Calculate the ultimate claim amounts by multiplying the cumulative development factors (CDFs) with the reversed incurred claims (Incurred_loss). The ultimate values represent the total expected claims for each accident year, once all claims have been fully developed.

In [124]:
# Calculate Ultimate values by multiplying CDFs with Incurred loss
Ultimate = cum_factors * Incurred_loss

# Create a DataFrame with the required columns
df = pd.DataFrame({
    'CDFs': cum_factors,
    'Incurred': Incurred_loss,
    'Ultimate': Ultimate
})
df

Unnamed: 0,CDFs,Incurred,Ultimate
0,2.436847,125.0,304.605873
1,1.566792,195.0,305.524457
2,1.267405,233.0,295.30538
3,1.125,245.0,275.625
4,1.0,225.0,225.0


## Calculating IBNR (Incurred But Not Reported)

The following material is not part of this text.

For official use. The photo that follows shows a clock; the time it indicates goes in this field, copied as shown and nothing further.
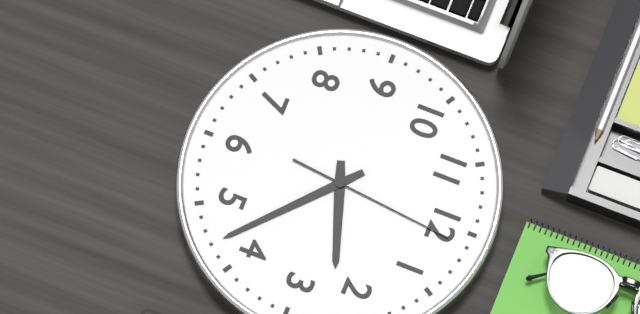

Calculate the IBNR (Incurred But Not Reported) values for each accident year by subtracting the incurred claims from the ultimate claims. IBNR represents the reserves that an insurer needs to set aside for claims that have occurred but have not yet been reported.

In [128]:
df['IBNR'] = df['Ultimate'].astype(float) - df['Incurred'].astype(float)
df

Unnamed: 0,CDFs,Incurred,Ultimate,IBNR
0,2.436847,125.0,304.605873,179.605873
1,1.566792,195.0,305.524457,110.524457
2,1.267405,233.0,295.30538,62.30538
3,1.125,245.0,275.625,30.625
4,1.0,225.0,225.0,0.0


## Calculating Total IBNR

calculate the total IBNR (Incurred But Not Reported) by summing all the individual IBNR values for each accident year. This provides an overall estimate of the reserves that need to be set aside for claims that have occurred but have not yet been reported.

In [132]:
total_ibnr = df['IBNR'].sum()

# Display the total IBNR
print("Total IBNR:", total_ibnr)

Total IBNR: 383.0607094762064


Thank you for taking the time to view my project!